Suburban waiting lists

In Arlington, Va., the waiting list for the elementary schools runs into the thousands. In the Minneapolis suburbs, the archdiocese is building a major building every year, and still can't keep up with the demand.

The growing enrollment may seem good, but the flood of students presents many problems.

At Our Lady of Mercy, the parish set up trailers to house the extra students until it built a $4 million addition this year. But the school is still overfilled.

"Parents complain about the class size, which is about 34," says Sister Virginia Pfan, the school principal. "We just don't have room for anyone else."

The schools' popularity doesn't always stem from good facilities. Few schools offer computers in the classroom and many work with vintage science equipment. Students still sit in silent rows, and the schools stress that education is a result of individual effort.

Strong performance

And the Catholic schools still surpass public schools in academics. Even in tough areas, schools typically send more than 85 percent of graduates on to college, according to a study by the Harvard University School of Education. Test scores are higher and violence is lower, says a 1990 Rand Corp. study.

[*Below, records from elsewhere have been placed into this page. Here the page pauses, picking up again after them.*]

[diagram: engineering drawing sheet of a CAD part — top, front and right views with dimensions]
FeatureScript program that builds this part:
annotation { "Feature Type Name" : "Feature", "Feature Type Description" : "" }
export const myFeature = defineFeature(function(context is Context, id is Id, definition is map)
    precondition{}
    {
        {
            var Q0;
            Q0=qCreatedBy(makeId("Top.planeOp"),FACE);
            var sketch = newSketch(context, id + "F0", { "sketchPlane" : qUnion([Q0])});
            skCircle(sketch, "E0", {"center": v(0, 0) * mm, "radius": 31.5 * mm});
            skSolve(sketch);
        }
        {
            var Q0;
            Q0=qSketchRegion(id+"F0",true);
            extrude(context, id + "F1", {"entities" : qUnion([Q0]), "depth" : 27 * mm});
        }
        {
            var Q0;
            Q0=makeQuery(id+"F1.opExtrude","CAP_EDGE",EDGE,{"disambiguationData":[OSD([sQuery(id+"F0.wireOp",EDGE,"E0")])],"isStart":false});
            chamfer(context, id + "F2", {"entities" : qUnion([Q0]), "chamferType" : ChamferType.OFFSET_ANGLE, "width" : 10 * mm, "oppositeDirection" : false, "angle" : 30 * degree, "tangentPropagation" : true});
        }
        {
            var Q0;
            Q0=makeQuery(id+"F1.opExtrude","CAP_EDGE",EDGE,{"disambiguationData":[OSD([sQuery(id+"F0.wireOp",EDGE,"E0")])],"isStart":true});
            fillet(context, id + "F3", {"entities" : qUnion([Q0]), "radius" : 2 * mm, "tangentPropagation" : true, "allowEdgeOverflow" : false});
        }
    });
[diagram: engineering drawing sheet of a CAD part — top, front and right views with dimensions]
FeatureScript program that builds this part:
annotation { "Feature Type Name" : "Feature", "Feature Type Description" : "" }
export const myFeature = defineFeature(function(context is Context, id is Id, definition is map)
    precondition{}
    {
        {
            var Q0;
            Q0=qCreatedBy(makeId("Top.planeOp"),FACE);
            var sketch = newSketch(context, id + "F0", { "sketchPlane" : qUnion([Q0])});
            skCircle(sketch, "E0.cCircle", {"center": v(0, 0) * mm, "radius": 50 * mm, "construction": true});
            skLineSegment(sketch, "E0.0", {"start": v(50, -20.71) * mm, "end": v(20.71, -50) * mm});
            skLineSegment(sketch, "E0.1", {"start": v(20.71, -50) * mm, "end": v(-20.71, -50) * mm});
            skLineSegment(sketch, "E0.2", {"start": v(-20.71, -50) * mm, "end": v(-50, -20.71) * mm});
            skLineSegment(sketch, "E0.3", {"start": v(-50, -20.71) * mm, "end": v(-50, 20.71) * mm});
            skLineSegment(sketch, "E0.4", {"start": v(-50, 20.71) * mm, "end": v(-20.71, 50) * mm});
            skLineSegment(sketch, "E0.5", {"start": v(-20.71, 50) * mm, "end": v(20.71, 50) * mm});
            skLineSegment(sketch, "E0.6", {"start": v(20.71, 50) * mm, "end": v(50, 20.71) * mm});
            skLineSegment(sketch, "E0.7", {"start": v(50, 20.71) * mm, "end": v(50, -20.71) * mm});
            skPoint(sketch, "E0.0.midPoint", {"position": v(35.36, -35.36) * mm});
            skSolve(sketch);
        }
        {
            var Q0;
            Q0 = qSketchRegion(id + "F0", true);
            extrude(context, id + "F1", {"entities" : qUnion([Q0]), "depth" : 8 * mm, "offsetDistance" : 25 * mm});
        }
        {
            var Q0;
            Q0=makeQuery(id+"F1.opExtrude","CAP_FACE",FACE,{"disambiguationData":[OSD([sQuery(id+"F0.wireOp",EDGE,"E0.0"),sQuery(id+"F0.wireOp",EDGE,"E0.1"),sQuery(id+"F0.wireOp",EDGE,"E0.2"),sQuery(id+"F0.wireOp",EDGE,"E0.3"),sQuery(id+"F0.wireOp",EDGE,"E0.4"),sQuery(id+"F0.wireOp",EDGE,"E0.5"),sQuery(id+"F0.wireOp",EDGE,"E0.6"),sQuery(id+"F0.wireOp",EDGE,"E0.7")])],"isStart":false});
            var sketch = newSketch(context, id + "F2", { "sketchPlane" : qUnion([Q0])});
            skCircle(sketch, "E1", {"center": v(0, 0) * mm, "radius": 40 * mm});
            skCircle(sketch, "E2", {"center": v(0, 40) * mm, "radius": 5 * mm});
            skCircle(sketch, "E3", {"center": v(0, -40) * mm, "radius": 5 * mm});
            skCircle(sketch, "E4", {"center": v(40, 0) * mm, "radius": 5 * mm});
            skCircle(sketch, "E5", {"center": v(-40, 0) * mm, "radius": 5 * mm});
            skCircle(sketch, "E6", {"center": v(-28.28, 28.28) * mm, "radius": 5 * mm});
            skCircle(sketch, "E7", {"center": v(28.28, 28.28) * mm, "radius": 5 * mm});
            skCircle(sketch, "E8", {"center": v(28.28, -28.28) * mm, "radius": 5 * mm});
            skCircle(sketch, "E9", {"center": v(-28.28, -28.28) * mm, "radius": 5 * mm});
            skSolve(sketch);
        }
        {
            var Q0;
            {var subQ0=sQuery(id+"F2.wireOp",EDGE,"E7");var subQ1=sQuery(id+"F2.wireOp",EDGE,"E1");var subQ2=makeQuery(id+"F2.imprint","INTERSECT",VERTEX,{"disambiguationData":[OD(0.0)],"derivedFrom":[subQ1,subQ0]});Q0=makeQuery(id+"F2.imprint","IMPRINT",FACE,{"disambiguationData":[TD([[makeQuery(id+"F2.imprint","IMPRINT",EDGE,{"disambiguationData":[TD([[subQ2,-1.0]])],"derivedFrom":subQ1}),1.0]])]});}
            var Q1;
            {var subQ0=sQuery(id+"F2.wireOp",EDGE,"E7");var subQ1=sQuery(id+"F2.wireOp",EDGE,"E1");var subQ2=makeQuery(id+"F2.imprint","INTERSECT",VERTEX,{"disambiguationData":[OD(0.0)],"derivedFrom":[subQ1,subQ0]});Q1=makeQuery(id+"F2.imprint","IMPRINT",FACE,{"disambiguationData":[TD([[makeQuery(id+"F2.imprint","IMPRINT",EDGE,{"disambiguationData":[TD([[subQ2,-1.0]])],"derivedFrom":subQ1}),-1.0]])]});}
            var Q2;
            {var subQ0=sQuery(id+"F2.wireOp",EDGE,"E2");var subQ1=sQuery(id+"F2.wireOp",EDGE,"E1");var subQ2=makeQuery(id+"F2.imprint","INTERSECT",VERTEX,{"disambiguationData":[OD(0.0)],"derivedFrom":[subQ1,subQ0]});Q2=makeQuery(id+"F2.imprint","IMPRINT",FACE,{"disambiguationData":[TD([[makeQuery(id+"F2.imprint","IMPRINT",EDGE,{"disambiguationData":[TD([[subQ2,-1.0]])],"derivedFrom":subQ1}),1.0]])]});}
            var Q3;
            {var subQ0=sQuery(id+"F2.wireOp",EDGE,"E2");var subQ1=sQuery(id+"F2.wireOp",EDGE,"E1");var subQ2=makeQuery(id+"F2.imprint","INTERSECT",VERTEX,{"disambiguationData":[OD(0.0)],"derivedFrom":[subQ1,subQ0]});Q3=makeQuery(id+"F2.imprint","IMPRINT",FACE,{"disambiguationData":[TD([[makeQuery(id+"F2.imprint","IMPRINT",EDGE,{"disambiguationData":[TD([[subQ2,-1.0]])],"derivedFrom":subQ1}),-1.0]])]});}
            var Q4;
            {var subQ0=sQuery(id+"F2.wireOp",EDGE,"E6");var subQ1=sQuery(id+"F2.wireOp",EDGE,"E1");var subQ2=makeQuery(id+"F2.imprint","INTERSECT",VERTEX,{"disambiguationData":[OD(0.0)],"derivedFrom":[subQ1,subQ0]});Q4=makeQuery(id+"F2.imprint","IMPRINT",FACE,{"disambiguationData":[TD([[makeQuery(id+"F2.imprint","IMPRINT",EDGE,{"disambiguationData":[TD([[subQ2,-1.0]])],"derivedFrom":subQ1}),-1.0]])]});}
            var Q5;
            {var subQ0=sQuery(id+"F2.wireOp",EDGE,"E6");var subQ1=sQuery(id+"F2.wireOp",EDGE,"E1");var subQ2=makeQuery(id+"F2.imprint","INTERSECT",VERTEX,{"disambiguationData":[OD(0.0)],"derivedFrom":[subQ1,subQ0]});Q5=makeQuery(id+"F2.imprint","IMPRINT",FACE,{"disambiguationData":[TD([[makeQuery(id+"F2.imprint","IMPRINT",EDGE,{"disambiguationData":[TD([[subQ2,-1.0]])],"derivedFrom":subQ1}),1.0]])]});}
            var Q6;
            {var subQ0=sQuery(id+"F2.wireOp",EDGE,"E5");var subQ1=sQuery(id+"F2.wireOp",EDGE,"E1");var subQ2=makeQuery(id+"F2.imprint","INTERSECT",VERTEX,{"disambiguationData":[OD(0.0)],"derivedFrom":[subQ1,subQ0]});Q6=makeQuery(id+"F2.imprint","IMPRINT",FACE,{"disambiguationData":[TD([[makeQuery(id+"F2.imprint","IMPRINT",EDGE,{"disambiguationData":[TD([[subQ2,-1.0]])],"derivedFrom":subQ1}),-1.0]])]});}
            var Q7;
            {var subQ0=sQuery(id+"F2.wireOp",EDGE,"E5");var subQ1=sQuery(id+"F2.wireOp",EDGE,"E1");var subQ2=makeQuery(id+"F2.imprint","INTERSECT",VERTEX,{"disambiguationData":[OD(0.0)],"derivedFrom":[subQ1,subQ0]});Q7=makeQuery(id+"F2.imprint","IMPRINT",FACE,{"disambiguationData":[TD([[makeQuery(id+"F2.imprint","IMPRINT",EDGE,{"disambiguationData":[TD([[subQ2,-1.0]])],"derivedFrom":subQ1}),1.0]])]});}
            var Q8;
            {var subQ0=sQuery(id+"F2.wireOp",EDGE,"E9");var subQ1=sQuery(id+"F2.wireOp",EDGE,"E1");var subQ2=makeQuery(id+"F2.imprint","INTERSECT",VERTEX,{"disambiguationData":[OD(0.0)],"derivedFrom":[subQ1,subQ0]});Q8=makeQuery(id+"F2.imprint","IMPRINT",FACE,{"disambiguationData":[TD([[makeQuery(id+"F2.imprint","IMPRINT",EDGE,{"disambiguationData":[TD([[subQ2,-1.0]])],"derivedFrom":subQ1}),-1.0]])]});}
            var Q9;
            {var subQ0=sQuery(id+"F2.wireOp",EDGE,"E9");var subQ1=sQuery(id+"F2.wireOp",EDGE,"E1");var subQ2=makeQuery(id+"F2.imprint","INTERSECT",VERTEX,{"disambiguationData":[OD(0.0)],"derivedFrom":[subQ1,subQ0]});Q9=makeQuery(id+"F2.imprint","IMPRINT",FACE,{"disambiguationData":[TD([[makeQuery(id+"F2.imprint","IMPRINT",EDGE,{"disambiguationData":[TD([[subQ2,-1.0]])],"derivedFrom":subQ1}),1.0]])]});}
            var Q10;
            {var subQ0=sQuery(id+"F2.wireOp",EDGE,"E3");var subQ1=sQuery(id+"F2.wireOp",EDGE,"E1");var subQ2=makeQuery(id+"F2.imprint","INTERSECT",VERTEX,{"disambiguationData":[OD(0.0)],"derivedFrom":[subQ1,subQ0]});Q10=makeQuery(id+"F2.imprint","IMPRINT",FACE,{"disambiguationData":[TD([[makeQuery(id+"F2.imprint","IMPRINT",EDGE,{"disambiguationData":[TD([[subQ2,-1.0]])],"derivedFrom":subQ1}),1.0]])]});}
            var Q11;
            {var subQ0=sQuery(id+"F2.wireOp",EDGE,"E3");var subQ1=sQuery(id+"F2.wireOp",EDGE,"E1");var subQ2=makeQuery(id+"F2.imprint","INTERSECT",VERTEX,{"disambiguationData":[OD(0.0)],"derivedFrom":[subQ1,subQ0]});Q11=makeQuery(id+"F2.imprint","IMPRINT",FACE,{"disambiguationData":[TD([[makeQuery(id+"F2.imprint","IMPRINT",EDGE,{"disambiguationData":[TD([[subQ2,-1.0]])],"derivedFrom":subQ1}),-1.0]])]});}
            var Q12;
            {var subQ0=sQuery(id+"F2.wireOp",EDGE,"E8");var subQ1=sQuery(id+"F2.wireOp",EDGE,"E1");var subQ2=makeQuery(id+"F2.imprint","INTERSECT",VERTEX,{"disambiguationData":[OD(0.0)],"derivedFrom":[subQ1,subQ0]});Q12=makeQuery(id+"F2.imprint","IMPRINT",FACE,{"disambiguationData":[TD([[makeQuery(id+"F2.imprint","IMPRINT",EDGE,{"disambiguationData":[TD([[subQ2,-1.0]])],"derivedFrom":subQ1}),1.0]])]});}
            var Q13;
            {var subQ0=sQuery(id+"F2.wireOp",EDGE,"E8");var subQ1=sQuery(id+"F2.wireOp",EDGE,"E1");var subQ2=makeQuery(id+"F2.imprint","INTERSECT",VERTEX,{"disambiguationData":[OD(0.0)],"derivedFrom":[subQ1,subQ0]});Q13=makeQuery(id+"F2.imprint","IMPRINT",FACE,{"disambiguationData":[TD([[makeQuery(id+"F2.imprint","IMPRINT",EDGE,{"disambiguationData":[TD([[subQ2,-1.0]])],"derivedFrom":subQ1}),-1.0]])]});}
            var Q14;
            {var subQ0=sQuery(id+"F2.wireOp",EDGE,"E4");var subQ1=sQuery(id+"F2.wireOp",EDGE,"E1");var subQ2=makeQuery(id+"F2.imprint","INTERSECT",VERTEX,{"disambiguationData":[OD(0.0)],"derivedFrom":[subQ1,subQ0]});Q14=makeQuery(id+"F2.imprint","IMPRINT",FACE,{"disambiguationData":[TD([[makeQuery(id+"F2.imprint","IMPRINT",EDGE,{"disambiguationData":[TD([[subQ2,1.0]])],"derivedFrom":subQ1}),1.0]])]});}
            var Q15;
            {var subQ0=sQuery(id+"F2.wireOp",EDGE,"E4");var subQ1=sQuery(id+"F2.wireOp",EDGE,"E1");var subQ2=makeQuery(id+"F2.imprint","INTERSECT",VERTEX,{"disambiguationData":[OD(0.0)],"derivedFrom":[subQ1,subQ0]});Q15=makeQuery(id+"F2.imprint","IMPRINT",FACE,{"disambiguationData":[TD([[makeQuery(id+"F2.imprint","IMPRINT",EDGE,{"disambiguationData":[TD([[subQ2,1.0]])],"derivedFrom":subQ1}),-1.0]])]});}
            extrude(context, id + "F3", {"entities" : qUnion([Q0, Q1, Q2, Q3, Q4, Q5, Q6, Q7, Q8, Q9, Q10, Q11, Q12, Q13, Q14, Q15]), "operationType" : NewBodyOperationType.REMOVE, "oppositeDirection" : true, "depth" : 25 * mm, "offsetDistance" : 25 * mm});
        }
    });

"Poor and minority students do much better in Catholic schools than in public schools," says Janine Bempechat, a Harvard School of Education professor who has studied the Catholic schools. "Catholic schools are quite serious and loving. You don't get that a lot from the public schools."

But such opportunities are waning for the schools' traditional urban clientele.

According to several leading researchers, the only thing that can save the urban Catholic schools is vouchers, where the government helps pay tuition.

This week, Minnesota will begin offering tax breaks for private-school tuition. The Philadelphia archdiocese is lobbying for a voucher program that will give poor families nearly all they need to attend a parochial school. But most states are waiting for the US Supreme Court to decide on the constitutionality of vouchers and state aid to church programs.

"Our country needs to think about whether it is in the common good to let the Catholic schools go," says Mr. Holland. "In the inner city, Catholic schools are on their way to becoming an endangered species, and we need to decide whether that is a good thing."